大問3の問1は割とやさしめで、合格のためには取りたい問題でした。しかし問2は難しく、本番では下手に時間を無駄にしないよう捨てるという判断も必要だったかもしれません。

大問4は丁寧かつ確実に計算をこなしていけば、安定して得点できる問題でした。ただし問2などは、まず条件が成立するような場合は何秒後なのか?を求めなければいけないことに気づけなかった人もいるかもしれませんね。普段から、答えを求めるために必要なものを順番にきちんと考える、という練習をしておきましょう。

大問3

問題文

下の図 1 で四角形 ABCD の 4 つの頂点は,すべて同じ円の周上にあり,AB=ACである。線分 AD を D の方向へ延ばした直線と線分 BC を C の方向へ延ばした直線の交点を E,線分 AC と線分 BD の交点を F,点 C を通り線分 BD に平行な直線と線分 AE との交点を G とする。次の各問に答えよ。

図1

〔問 1 〕
(1) 図 1 において,∠BAC=a°,∠CAE=b°とするとき,∠BEA の大きさは何度か。a,b を用いて表せ。

(2) 図 1 の中に △ACD と相似な三角形がいくつかある。その中から 1 つを選び,選んだ三角形を解答欄に示せ。また,選んだ三角形が △ACD と相似であることを証明せよ。

〔問 2 〕図 2 は図 1 において BC=CD の場合を表している。AB=9 cm,BC=6 cm のとき,線分 GEの長さは何 cm か。

図2

問1

(1)

∠BEAの大きさを出すために使える道具は何か?を考えます。すると、今回与えられている角が∠BACと∠CAEなので、△BEAの内角の和を利用できるかも?と気づきますね。

内角の和から∠BEAの大きさを出すためには、∠BAEと∠ABEの大きさが必要ですから、これをaとbを使って表しましょう。

  • ∠BAE=∠BAC+∠CAE=(a+b)°
  • △ABCが二等辺三角形で、∠ABEがその底角であることより、∠ABE=\frac{180-a}{2}°

です。よって、

∠BEA=180°-∠BAC-∠ABE=(90-\frac{1}{2}a-b)°

が答えとなります。

(2)

△ACDと相似な三角形をまず探せ…ということなのですが、一番見つけやすいのは△ACD∽△AECという反転型の相似でしょう。今回は図がかなり正確に書かれているので(都立高校の問題では正確な図が載っていることが多いですね)、図を見て直感的に分かった人も多いと思います。

∠CADは共通ですから、もう1組等しい角を見つければ相似の証明ができますね。今回は(1)で∠BEAをaとbを使って表しましたから、(1)が誘導だったのだということに気づいて、∠BEA=∠ACDを示そうと考えられます。つまり、∠ACD=(90-\frac{1}{2}a-b)°を示せば良いわけですね。

____________

演習課題 -
(a) 数学の問題解説について、次の問いに答えよ。
(i) 大問4で安定して得点するには、計算をどのようにこなしていけばよいとされているか。
(ii) 大問3の問題文で、ABと等しいとされている線分はどれか。
(iii) 問1(2)で、△ACDと相似な三角形として一番見つけやすいとされているものは何か。
(b) 数学の問題解説の内容を3文で要約せよ。
(c) 数学の問題解説を、最後の文の後から続けてください。

提供データ -
____________

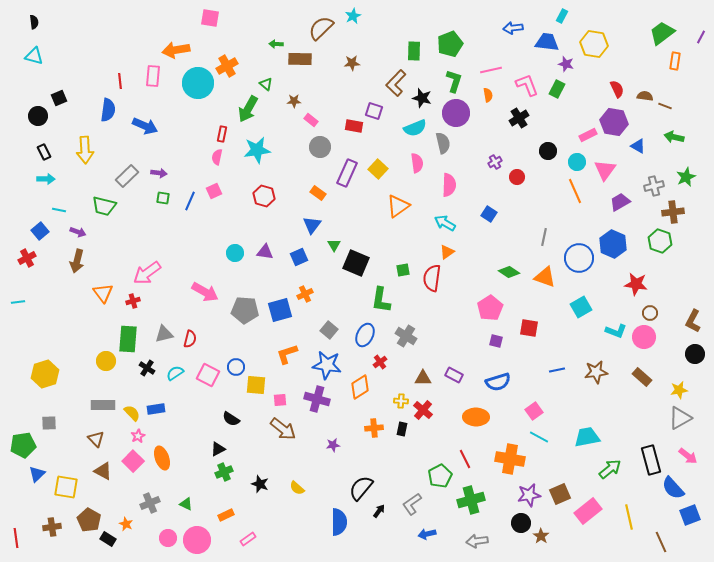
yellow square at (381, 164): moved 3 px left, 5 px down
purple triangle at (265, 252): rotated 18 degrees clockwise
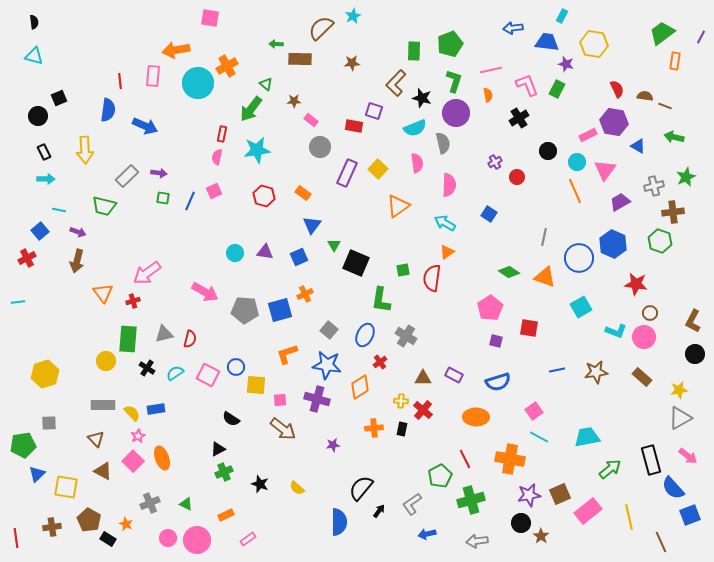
green arrow at (248, 109): moved 3 px right; rotated 8 degrees clockwise
orange rectangle at (318, 193): moved 15 px left
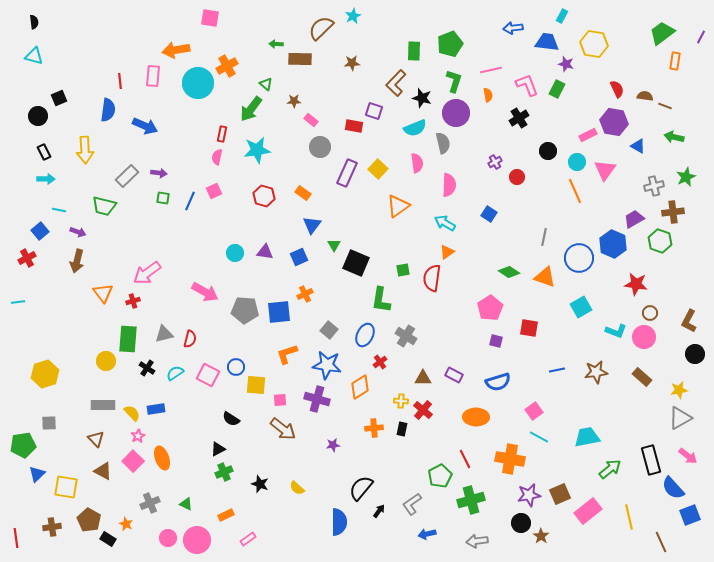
purple trapezoid at (620, 202): moved 14 px right, 17 px down
blue square at (280, 310): moved 1 px left, 2 px down; rotated 10 degrees clockwise
brown L-shape at (693, 321): moved 4 px left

____________

課題別の解答 -
(a)
(i) 丁寧かつ確実にこなしていけばよい。
(ii) 線分AC
(iii) △AEC

(b) 大問3の問1はやさしめで合格のために取りたい問題だったが問2は難しく、大問4は丁寧かつ確実に計算すれば安定して得点できる問題だった。大問3の問1(1)では、△BEAの内角の和を利用し、∠BAEと∠ABEをaとbで表して∠BEAの大きさを求める。(2)では△ACD∽△AECが一番見つけやすく、共通な∠CADに加えて、(1)を誘導として∠BEA=∠ACDを示せば相似を証明できる。

(c)
ただし、これを示すのは決して難しくありません。a,bで示されている角と∠ACDの位置関係を見れば、円に内接する四角形の対角の和が180°であることを利用することに気づくはずです。さらにそこで余分となる∠BCAは、(1)で既に∠BCA=∠ABE=\frac{180-a}{2}°として求められています。したがって、

∠ACD=180°-(∠BAC+∠CAD)-∠BCA=(90-\frac{1}{2}a-b)°

となり、証明することができます。

問2

問1で相似に注目させられているわけですから、それが問2への誘導になっていると考えるのが自然でしょう。つまり「相似を利用して問2を解いてね」ってことです。

問1(2)で示した相似は△ACD∽△AECでしたが、問題文には「相似な三角形がいくつかある」と書いてあるので、相似な図形の組はこれだけではないはずですね。というわけで△ACDと相似な図形を探していくと…

  • △AEC
  • △BED(円周角の定理を使うと△AECと相似だと分かるから)
  • △CEG(BD//CGを使うと、角共有型で△BEDと相似だから)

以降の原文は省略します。